Last year, Duke Energy, the state’s largest electric utility, and Dominion Energy of Virginia called off their effort to build the 600-mile Atlantic Coast Pipeline. The $8 billion natural gas project would have tied North Carolina to fossil fuel-based energy for a generation.
This month, a consultant’s report prepared for the North Carolina Department of Commerce said the state is “well positioned” to go in a new direction by investing in an offshore wind power industry that is expected to boom over the next few decades.
Last week, President Joe Biden proposed a $2 trillion infrastructure plan that would provide billions of dollars to develop clean energy, including making $3 billion in federal loans available for projects related to offshore wind development.
Politico described Biden’s goal of having offshore wind turbines generate 30 gigawatts of power by 2030 as “growing the industry from almost zero today to the size of New England’s entire power sector in a decade.”
The governors of North Carolina, Virginia and Maryland have joined forces to make their states leaders in wind power. In 2020 they announced a wind power partnership. It will coordinate development of the largely untapped energy source off the East Coast as well as the industries that will support it.
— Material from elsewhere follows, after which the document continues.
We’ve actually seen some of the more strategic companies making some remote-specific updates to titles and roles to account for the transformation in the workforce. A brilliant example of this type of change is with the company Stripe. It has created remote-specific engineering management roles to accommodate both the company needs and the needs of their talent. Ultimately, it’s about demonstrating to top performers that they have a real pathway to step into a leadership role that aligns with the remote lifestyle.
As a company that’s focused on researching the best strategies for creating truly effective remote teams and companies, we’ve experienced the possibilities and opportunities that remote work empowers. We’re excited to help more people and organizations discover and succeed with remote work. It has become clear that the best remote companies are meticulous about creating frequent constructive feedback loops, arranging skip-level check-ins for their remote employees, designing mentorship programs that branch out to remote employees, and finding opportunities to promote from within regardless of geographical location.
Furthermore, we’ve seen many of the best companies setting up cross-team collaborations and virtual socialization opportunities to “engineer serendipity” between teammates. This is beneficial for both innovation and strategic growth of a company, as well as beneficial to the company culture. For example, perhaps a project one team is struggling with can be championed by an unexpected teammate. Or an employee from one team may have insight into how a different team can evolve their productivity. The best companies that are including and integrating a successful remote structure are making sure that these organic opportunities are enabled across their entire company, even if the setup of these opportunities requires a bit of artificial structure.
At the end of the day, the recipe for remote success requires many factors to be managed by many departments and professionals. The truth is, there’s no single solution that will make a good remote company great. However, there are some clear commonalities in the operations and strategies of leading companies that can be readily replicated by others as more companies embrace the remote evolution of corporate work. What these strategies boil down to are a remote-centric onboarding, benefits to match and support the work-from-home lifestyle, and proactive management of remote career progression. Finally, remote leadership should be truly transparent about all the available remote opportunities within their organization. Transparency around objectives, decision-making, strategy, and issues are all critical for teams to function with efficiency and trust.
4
What at one time may have seemed like a marginal, even fanciful, source of energy – windmills at sea – has become a central part of national and state plans to move away from fossil fuels. Europe already has installed more than 5,000 offshore wind turbines across 12 countries.
Drew Ball, state director of the advocacy group Environment NC, said a study by Environment America estimated that North Carolina’s offshore wind resource could provide 465 percent of the state’s total 2019 energy use. “We could power our state more than four times over just with wind,” he said. “The wind is there. We just have to harness it.”
Building offshore wind turbines would help slow climate change and would also decrease environmental damage by reducing the dirty process of extracting and transporting fossil fuels. Just last August, a pipeline breach spilled about 1.2 million gallons of gasoline near Huntersville. Duke Energy customers will be paying for years to help clean out the utility’s coal ash pits.
Wind power has its own environmental issues, but not on the scale of fossil fuels. As Ball noted, “No one has ever heard of an offshore wind spill.”
Beyond its environmental benefits, wind power could also bring strong economic gains not only in construction and maintenance, but in manufacturing of turbines. The Department of Commerce report said North Carolina’s manufacturing sector could develop coastal factories to make wind turbine towers and blades that are so large they can only be transported by water.
“Wind energy means new jobs for North Carolinians,” said Machelle Sanders, North Carolina’s commerce secretary. “Just like biotechnology was for us many years ago, today clean energy represents an industry of the future and North Carolina always embraces the future.”
There are obstacles between the vision and the reality of North Carolina as a leader in U.S. offshore wind power. For one, Biden’s enormous infrastructure proposal will have to get past Republican resistance in Congress. Congressional Republicans may find opposing wind power has little political support. Polls show popular support for it even among Republicans.
There are also legitimate concerns about how building and operating the massive offshore turbines could affect the fishing industry, wildlife, military flights and tourism. These concerns should be addressed in consultation with stakeholders.
Though not yet a sure thing for North Carolina, wind power is much closer to becoming one. There’s no doubt about where the pursuit of more clean energy should go next. Go where the wind blows.